- [Exercise description]
Nothing in the records should change; write them all out exactly.

- [Data for processing]
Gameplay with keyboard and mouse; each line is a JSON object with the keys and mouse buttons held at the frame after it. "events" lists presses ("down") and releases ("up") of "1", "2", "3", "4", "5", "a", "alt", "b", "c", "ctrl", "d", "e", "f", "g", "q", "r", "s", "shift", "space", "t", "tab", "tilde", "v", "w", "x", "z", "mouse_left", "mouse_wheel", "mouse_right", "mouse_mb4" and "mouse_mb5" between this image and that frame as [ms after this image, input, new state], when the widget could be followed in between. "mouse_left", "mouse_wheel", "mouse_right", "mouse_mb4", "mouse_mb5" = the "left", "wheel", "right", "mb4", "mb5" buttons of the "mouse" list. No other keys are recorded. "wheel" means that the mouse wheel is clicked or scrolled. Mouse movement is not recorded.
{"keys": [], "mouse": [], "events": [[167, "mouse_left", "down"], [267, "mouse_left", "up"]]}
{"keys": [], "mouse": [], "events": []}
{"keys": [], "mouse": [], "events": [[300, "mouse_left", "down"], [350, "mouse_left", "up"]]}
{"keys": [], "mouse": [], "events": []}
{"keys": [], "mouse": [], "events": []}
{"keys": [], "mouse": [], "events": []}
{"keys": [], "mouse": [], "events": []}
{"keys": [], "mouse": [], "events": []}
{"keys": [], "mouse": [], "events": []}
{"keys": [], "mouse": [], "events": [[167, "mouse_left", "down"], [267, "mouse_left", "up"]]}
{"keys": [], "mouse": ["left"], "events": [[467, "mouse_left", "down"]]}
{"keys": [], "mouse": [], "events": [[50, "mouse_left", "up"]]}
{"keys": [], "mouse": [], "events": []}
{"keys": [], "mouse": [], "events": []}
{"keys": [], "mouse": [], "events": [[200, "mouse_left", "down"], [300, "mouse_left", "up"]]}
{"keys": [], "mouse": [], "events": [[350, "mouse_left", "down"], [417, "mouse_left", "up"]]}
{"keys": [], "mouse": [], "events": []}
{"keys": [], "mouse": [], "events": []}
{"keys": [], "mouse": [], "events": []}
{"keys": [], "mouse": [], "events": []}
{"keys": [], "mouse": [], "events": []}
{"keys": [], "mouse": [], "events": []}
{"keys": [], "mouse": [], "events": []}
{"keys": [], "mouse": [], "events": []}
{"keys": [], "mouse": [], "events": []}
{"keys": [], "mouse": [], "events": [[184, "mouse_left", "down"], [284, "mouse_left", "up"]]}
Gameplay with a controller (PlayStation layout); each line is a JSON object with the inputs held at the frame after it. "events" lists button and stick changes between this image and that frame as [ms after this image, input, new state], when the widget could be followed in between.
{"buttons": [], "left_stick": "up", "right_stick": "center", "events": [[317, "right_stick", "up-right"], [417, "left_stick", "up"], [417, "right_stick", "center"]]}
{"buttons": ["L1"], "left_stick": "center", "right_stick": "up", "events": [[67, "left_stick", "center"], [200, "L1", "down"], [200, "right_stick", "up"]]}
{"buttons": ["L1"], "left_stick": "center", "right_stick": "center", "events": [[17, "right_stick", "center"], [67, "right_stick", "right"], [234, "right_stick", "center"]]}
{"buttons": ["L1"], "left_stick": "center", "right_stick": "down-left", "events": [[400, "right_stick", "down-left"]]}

- [Result of the exercise]
Gameplay with keyboard and mouse; each line is a JSON object with the keys and mouse buttons held at the frame after it. "events" lists presses ("down") and releases ("up") of "1", "2", "3", "4", "5", "a", "alt", "b", "c", "ctrl", "d", "e", "f", "g", "q", "r", "s", "shift", "space", "t", "tab", "tilde", "v", "w", "x", "z", "mouse_left", "mouse_wheel", "mouse_right", "mouse_mb4" and "mouse_mb5" between this image and that frame as [ms after this image, input, new state], when the widget could be followed in between. "mouse_left", "mouse_wheel", "mouse_right", "mouse_mb4", "mouse_mb5" = the "left", "wheel", "right", "mb4", "mb5" buttons of the "mouse" list. No other keys are recorded. "wheel" means that the mouse wheel is clicked or scrolled. Mouse movement is not recorded.
{"keys": [], "mouse": [], "events": [[167, "mouse_left", "down"], [267, "mouse_left", "up"]]}
{"keys": [], "mouse": [], "events": []}
{"keys": [], "mouse": [], "events": [[300, "mouse_left", "down"], [350, "mouse_left", "up"]]}
{"keys": [], "mouse": [], "events": []}
{"keys": [], "mouse": [], "events": []}
{"keys": [], "mouse": [], "events": []}
{"keys": [], "mouse": [], "events": []}
{"keys": [], "mouse": [], "events": []}
{"keys": [], "mouse": [], "events": []}
{"keys": [], "mouse": [], "events": [[167, "mouse_left", "down"], [267, "mouse_left", "up"]]}
{"keys": [], "mouse": ["left"], "events": [[467, "mouse_left", "down"]]}
{"keys": [], "mouse": [], "events": [[50, "mouse_left", "up"]]}
{"keys": [], "mouse": [], "events": []}
{"keys": [], "mouse": [], "events": []}
{"keys": [], "mouse": [], "events": [[200, "mouse_left", "down"], [300, "mouse_left", "up"]]}
{"keys": [], "mouse": [], "events": [[350, "mouse_left", "down"], [417, "mouse_left", "up"]]}
{"keys": [], "mouse": [], "events": []}
{"keys": [], "mouse": [], "events": []}
{"keys": [], "mouse": [], "events": []}
{"keys": [], "mouse": [], "events": []}
{"keys": [], "mouse": [], "events": []}
{"keys": [], "mouse": [], "events": []}
{"keys": [], "mouse": [], "events": []}
{"keys": [], "mouse": [], "events": []}
{"keys": [], "mouse": [], "events": []}
{"keys": [], "mouse": [], "events": [[184, "mouse_left", "down"], [284, "mouse_left", "up"]]}
Gameplay with a controller (PlayStation layout); each line is a JSON object with the inputs held at the frame after it. "events" lists button and stick changes between this image and that frame as [ms after this image, input, new state], when the widget could be followed in between.
{"buttons": [], "left_stick": "up", "right_stick": "center", "events": [[317, "right_stick", "up-right"], [417, "left_stick", "up"], [417, "right_stick", "center"]]}
{"buttons": ["L1"], "left_stick": "center", "right_stick": "up", "events": [[67, "left_stick", "center"], [200, "L1", "down"], [200, "right_stick", "up"]]}
{"buttons": ["L1"], "left_stick": "center", "right_stick": "center", "events": [[17, "right_stick", "center"], [67, "right_stick", "right"], [234, "right_stick", "center"]]}
{"buttons": ["L1"], "left_stick": "center", "right_stick": "down-left", "events": [[400, "right_stick", "down-left"]]}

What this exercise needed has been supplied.